請願を提出した男性は、「大川内山地区の景観を守る計画の趣旨そのものに反対しているわけではない」とした上で、行政の手続き事務のあり方に疑義を唱えています。

計画の策定時、大川内山区では事前のワークショップが開かれた一方、同じく区域に含まれた正力坊区の一部住民には説明や協議が一切ありませんでした。
住民側は、市所有の施設が規制から除外されていることなども挙げ、行政の手続きや公平性に重大な疑問があるとしており、紹介議員によりますと区の9割の住民がこの手続きの進め方に反対しています。

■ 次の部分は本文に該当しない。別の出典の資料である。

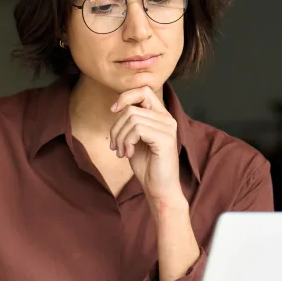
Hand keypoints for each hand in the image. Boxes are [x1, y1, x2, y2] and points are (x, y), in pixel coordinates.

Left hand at [110, 87, 184, 208]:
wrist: (159, 189)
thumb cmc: (147, 166)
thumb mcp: (135, 139)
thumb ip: (131, 123)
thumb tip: (117, 107)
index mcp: (162, 116)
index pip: (144, 91)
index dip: (125, 97)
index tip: (113, 110)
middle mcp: (167, 119)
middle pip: (132, 107)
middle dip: (116, 126)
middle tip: (114, 146)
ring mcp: (168, 128)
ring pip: (132, 118)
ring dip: (119, 137)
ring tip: (121, 152)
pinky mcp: (165, 139)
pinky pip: (137, 129)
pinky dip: (126, 142)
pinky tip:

市は、眺望保全のために区域を広げた際、「正力坊区の住民にも説明を実施する」という思いに至らなかったと事務手続きの不備を認めています。
一方、制定時に「地域住民は納得している」という市の説明を信頼して可決したことについて、委員会では当時の確認不足を反省する議員の声も上がりました。

(西田晃一郎議員)
「地域間での対応の差は、行政の公平性および透明性に重大な疑問を抱かざるを得ない。窓口に出向いてもなかなか自分たちの思いが伝わらなかった。そしてまともに対応していただけなかった。市役所の説明に一貫性がない」

(井上泰志建設農林水産部長)
「本来であれば、区域を広げた時点で正力坊区を交えた検討を行うべきではありましたが、都市政策課としてそれに思いが至ることなく計画策定を進めてしまいました。市は当初から一貫して施行後に見直し可能と述べており、説明が変遷している事実はございません」

問題は令和5年10月に住民からの問い合わせで発覚し、市は説明会を開いたうえで、区域から除外するための法的手続きとして要望書の提出を求めました。
窓口での対応をめぐっては双方の受け止め方に食い違いもあります。

市議会は7月1日に閉会しましたが、環境建設委員会は継続審査とし、請願の提出者から意見を聴取する予定です。

一方、市は請願が採択された場合、改めて住民の意向を確認し、各種審議会の意見を聞きながら見直しに向けた協議を真摯に進める方針です。